Peran penuntutan terhadap pelaku pembalakan liar dan tambang ilegal menjadi krusial untuk memutus mata rantai kejahatan ekologis. Penegakan hukum yang tegas dan konsisten akan menciptakan efek jera, sekaligus mengirimkan pesan bahwa perusakan lingkungan tidak lagi ditoleransi. Tanpa ketegasan ini, kejahatan lingkungan akan terus beradaptasi dan mencari celah hukum untuk bertahan.
Lebih jauh, Kejaksaan memiliki peran penting dalam penyelamatan keuangan dan kekayaan negara dari praktik ilegal yang merampas sumber daya alam. Melalui optimalisasi fungsi Jaksa Pengacara Negara (JPN), Kejaksaan dapat mendorong pemulihan kerugian negara dan kerusakan ekologis, baik melalui gugatan perdata, perampasan aset, maupun pemulihan lingkungan. Pendekatan ini menegaskan bahwa kejahatan lingkungan harus diperlakukan sebagai kejahatan serius, bukan sekadar pelanggaran administratif. Tanpa keberanian hukum dan konsistensi penegakan, deforestasi dan kejahatan lingkungan akan terus menjadi ancaman laten bagi keselamatan dan masa depan masyarakat.
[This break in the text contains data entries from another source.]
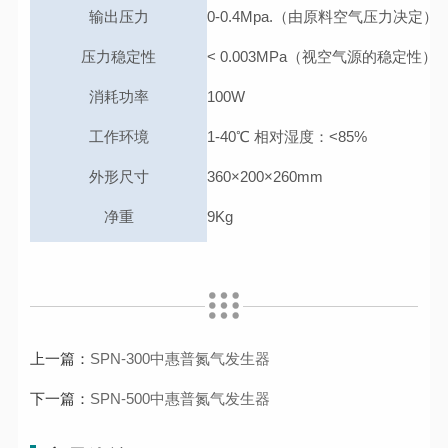
输出压力
0-0.4Mpa.（由原料空气压力决定）
压力稳定性
< 0.003MPa（视空气源的稳定性）
消耗功率
100W
工作环境
1-40℃ 相对湿度：<85%
外形尺寸
360×200×260mm
净重
9Kg
上一篇：
SPN-300中惠普氮气发生器
下一篇：
SPN-500中惠普氮气发生器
Banjir bandang dan longsor yang berulang di Sumatera menegaskan satu hal penting: bencana bukanlah peristiwa alamiah semata, melainkan akibat dari kerusakan lingkungan yang dibiarkan berlangsung lama. Deforestasi, pembalakan liar, dan pertambangan ilegal telah meruntuhkan daya dukung alam dan mengubah hujan menjadi ancaman mematikan. Selama kejahatan ekologis ini tidak dihentikan, bencana hanya akan terus berulang dengan korban yang semakin besar.
Karena itu, perlawanan terhadap perusakan lingkungan harus ditempatkan sebagai agenda serius negara. Negara tidak boleh sekadar hadir setelah bencana, tetapi harus tegas dan konsisten sebelum bencana terjadi. Penegakan hukum lingkungan yang kuat, termasuk peran strategis Kejaksaan dalam menindak pelaku, menyelamatkan aset negara, dan memulihkan kerusakan ekologis merupakan kunci pencegahan yang nyata. Menyelamatkan hutan berarti menyelamatkan kehidupan dan masa depan Sumatera. Tanpa keberanian kebijakan dan integritas penegakan hukum, bencana akan terus menjadi harga mahal yang harus dibayar oleh masyarakat atas kelalaian kita sendiri… semoga!!!